The architecture below is the production shape. The audio capture path is owned by the Flutter widget — on-device VAD via a Silero-style filter, mic-permission flow that respects iOS AVAudioSession backgrounding, and a cellular-aware bitrate that falls to chunked HTTP if the WebRTC handshake degrades twice. We did not build a custom STT model; the gpt-realtime-2 endpoint accepts raw audio frames directly over the WebRTC PeerConnection. Whisper-large-v3 exists in the stack only as the HTTP fallback when WebRTC fails — which it does about 1.4% of the time on US cellular, mostly on subway-tunnel transitions.
The signalling and ephemeral-key path runs on Cloudflare Workers at the edge. The Flutter app hits a Worker endpoint at session start; the Worker checks the user's anonymous device id, mints a sub-second-TTL token against the OpenAI Realtime API, and returns the token to the Flutter client. The token is never persisted on the device, never logged, and rotates per session. This was non-negotiable from the retailer's security team — no OpenAI secret ships in the Flutter binary at any point, no long-lived token sits in client storage. The Cloudflare Worker is BAA-eligible if the retailer wants to scope the path under HIPAA later (they don't need it today, but the security review asked).

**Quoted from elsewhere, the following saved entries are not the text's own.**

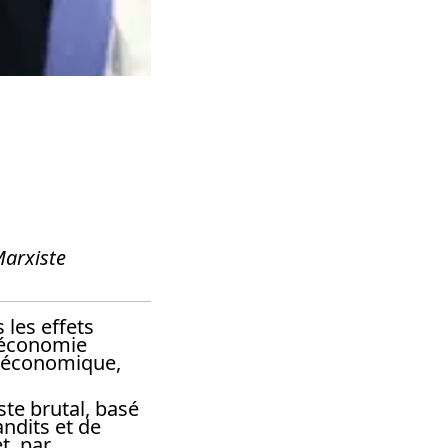
Marxiste
 les effets
l’économie
e économique,
te brutal, basé
andits et de
t, par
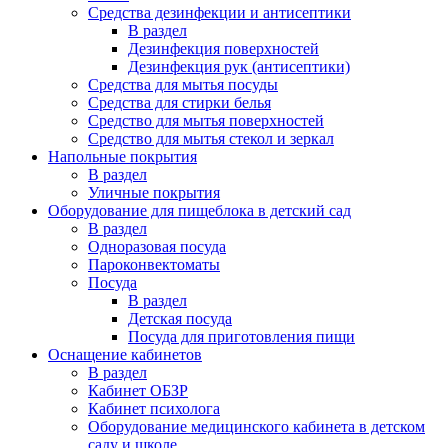
Средства дезинфекции и антисептики
В раздел
Дезинфекция поверхностей
Дезинфекция рук (антисептики)
Средства для мытья посуды
Средства для стирки белья
Средство для мытья поверхностей
Средство для мытья стекол и зеркал
Напольные покрытия
В раздел
Уличные покрытия
Оборудование для пищеблока в детский сад
В раздел
Одноразовая посуда
Пароконвектоматы
Посуда
В раздел
Детская посуда
Посуда для приготовления пищи
Оснащение кабинетов
В раздел
Кабинет ОБЗР
Кабинет психолога
Оборудование медицинского кабинета в детском
саду и школе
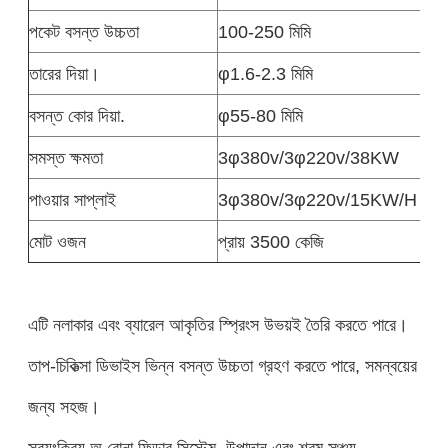
পকেট বসন্ত উচ্চতা
100-250 মিমি
তারের দিয়া।
φ1.6-2.3 মিমি
বসন্ত কোর দিয়া.
φ55-80 মিমি
সমস্ত ক্ষমতা
3φ380v/3φ220v/38KW
পাওয়ার সাপ্লাই
3φ380v/3φ220v/15KW/H
মোট ওজন
প্রায় 3500 কেজি
এটি নলাকার এবং ব্যারেল আকৃতির স্প্রিংস উভয়ই তৈরি করতে পারে।
তাপ-চিকিত্সা ডিভাইস ভিন্ন বসন্ত উচ্চতা গ্রহণ করতে পারে, সমন্বয়ের
জন্য সহজ।
স্বয়ংক্রিয় অ বোনা ফিডার সিস্টেম, উপাদান এবং শ্রম সঞ্চয়.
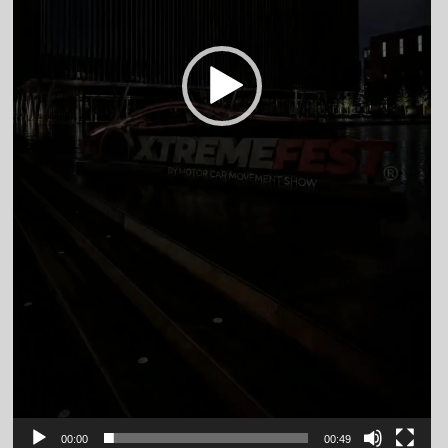
00:00
00:49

Function-calling is where the integration cost is the lowest in the build. The retailer's existing Algolia index is three years old and tuned by their merchandising team — synonyms, redirect rules, faceted boost configurations, the works. We did not rebuild it. The Realtime API function-call surface gets four read tools: `search_catalog`, `narrow_facets`, `cart_status`, `account_summary`. Each tool is a thin Cloudflare Worker that proxies into the retailer's existing internal API; nothing in the catalog data pipeline changed. When the model calls `search_catalog`, the result streams back into the model context for narration, and the Flutter widget receives a parallel callback on `onSuggestions` so the product grid re-renders without waiting for the model's spoken response.
The audio output path streams the model's voice response back over the same WebRTC channel. We did not add a separate TTS provider — gpt-realtime-2's native voice quality is at the bar the product team needed for the apparel cohort (the team's brand voice is intentionally conversational, not corporate). Barge-in is handled in the widget: if the user taps the button again mid-response, the WebRTC channel sends a `response.cancel` event and the audio pipeline flushes cleanly. The transcript chip overlay shows the model's last words at the cancel boundary so the user knows what they interrupted.